Stretching - when to consider its making your problem worse.

The assumption that you have to stretch and release a muscle that feels tight and sore to fix your problem can be the exact opposite to what you have to do. Muscles can feel tight for 2 reasons:

1)      The muscle is chronically contracted or ‘shortened’

2)      The muscle is chronically overstretched or ‘lengthened’

In both scenarios, the pain and restricted movement can feel the same. In scenario 2 though, movement is restricted because the muscle, and quite possibly also the joint and other associated soft tissues (tendons, ligaments, fascia, cartilage, discs and joint capsules) are already at their limits of range and have no more to give. Pushing further into this is futile.

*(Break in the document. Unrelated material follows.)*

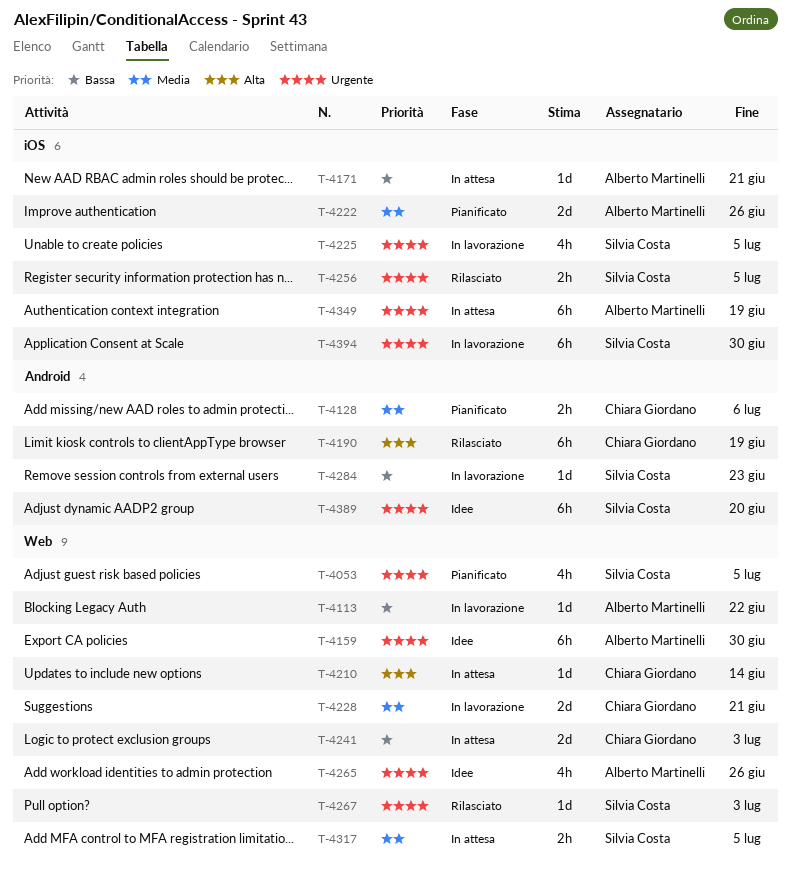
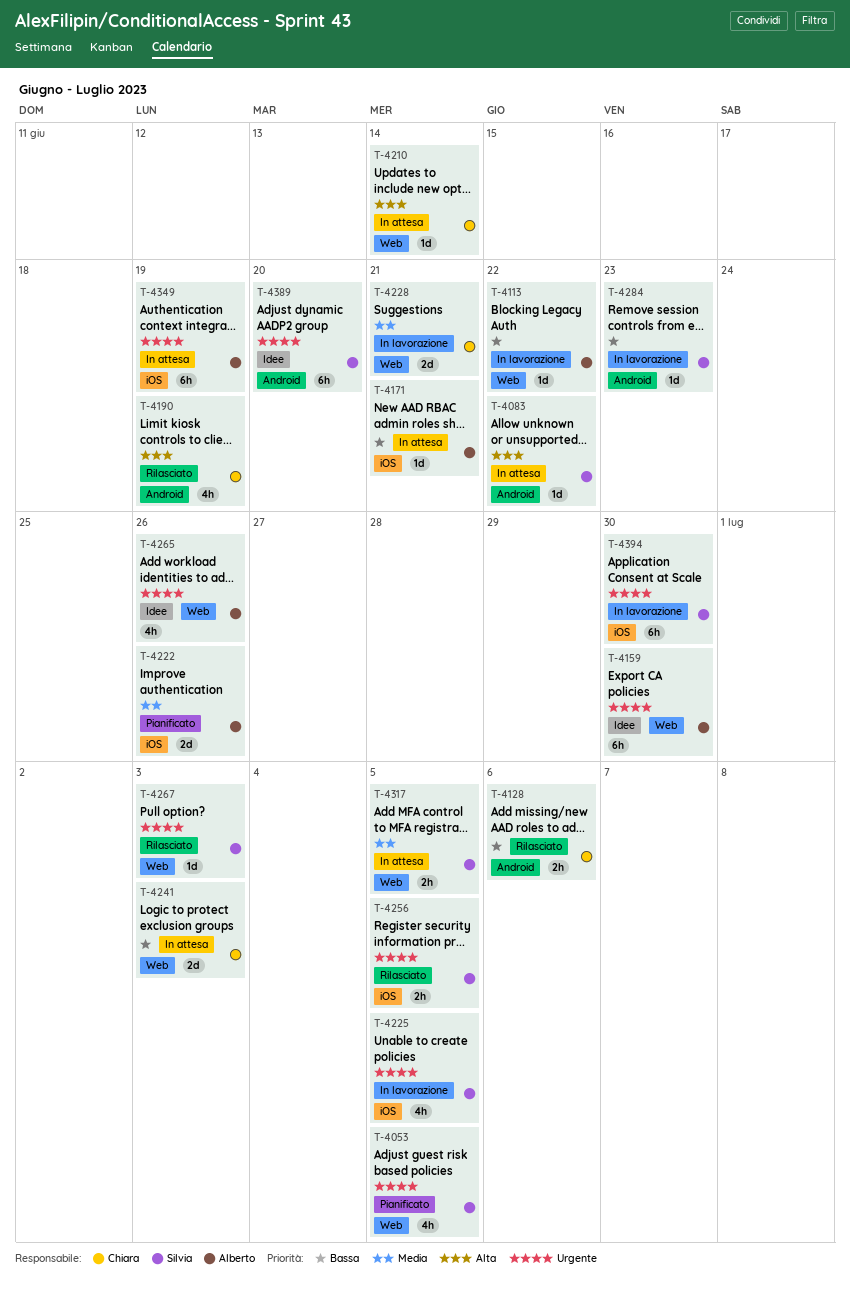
T-4083: none -> present
T-4128, status: Pianificato -> Rilasciato
T-4128, priority: Media -> Bassa
T-4190, estimate: 6h -> 4h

Here are a couple of very common examples.

1)      Lower neck pain (upper trapezius). Often the upper trapezius is overstretched and overworked due to forward head posture, rounding of the upper back along with shoulders that are depressed and rolled forwards.

 

Solution – correct the postural problem by improving head, shoulder and back posture. This will require you to ‘shorten’ the resting position your upper traps

 

2)      Iliotibial band friction syndrome. The iliotibial band will often become overstretched when the function and/or stability of the leg is compromised, rubbing on the lateral knee causing pain. The iliotibial band is the body’s last resort to control the unwanted movement of an inwardly collapsing leg as the foot hits the ground.

 

Solution – improve hip and foot biomechanics. Improved strength and control here will de-load the iliotibial band and allow it to relax into a ‘shortened’ resting state taking the pressure off the outside knee.

In both scenarios, stretching may form part of your program, but this will involve stretching muscles and tissues that actually work counter to the problematic ‘overstretched’ ones.

So, if you are having trouble with muscular aches and pains that have not responded to stretching and soft tissue work maybe it’s the opposite you need to be doing? Best place to start is with a thorough chiropractic exam so you can be sure you are working on the right body parts in the right way.